Myths About External Feedback Part 3

Myths about Feedback Parts 1 and 2 covered how external feedback often created the opposite result of what was desired. In this post, we begin with a quick review of what interactive feedback is, why it is used, and what the result is, and then discuss how DuPont and Colgate-Palmolive have focused on an alternative.

INTERACTIVE FEEDBACK
WHAT IS IT?

Members of a team or organization listening to feedback from peers, superiors, and/or subordinates concerning how to become better workers, (i.e.
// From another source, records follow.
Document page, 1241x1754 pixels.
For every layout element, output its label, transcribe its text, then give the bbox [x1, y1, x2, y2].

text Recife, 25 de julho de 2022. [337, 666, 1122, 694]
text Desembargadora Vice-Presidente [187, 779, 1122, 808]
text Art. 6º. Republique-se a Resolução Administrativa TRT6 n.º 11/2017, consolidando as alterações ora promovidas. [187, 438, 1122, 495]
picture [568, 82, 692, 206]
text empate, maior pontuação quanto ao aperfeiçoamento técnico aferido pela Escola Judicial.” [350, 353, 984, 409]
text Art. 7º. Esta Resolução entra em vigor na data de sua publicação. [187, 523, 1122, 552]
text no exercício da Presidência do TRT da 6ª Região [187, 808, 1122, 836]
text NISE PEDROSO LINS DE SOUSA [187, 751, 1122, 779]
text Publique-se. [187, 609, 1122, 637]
Giving advice and making judgments.)

PURPOSE:
Interactive feedback processes are practiced to increase understanding of our impact on others & to improve the effectiveness of our working together.

RESULT:
Feedback processes have been found to systematically undermine these qualities and produce non-productive side effects.

DuPont and Colgate-Palmolive have found that the practice of interactive feedback is based on three myths:

* Feedback improves team effectiveness,

* A shared set of leadership behaviors can improve organizational performance, and

* Feedback causes people to see themselves more accurately.

They have instead concentrated on creating initiatives that help people build their capability for self-reflection and self-assessment.

Therefore, Dupont and Colgate-Palmolive

• Engage in a business development process that builds capacity for self-reflection and self-assessment,
• One that draws on an innate but undeveloped ability to observe ourselves and our impact on our environment,
• As well as our ability to act in accordance with aims we have set for ourselves, and
• The focus is on increasing each persons capacity to be self-reflective:

- Gauging their own behavior in the context of business needs and personal essence,
- Removing work systems and process that foster dependency on external sources of correction and judgment, and
- Proposing development plans that specifies a unique contribution each member will make to the organization.


The citations for this three part post are:

• "The Myths of Organizational Effectiveness by Carol Sanford" for the Journal AT WORK, Sept/Oct 1995, page 10-12.

• More detailed treatment of "Feedback Process in Organization" is available for $ 5.00 (US) from SpringHill Publications, P.O. Box 2283, Battle Ground, WA 98604-7514.


Another book that you might like to review is:

• "Performance Management: Improving Quality and Productivity Through Positive Reinforcement" by Aubrey Daniels & Theodore Rosen, published by Performance Management Publication Inc. 1982.

When you consider how hard it is to change yourself, then you will understand how difficult it is to change someone else.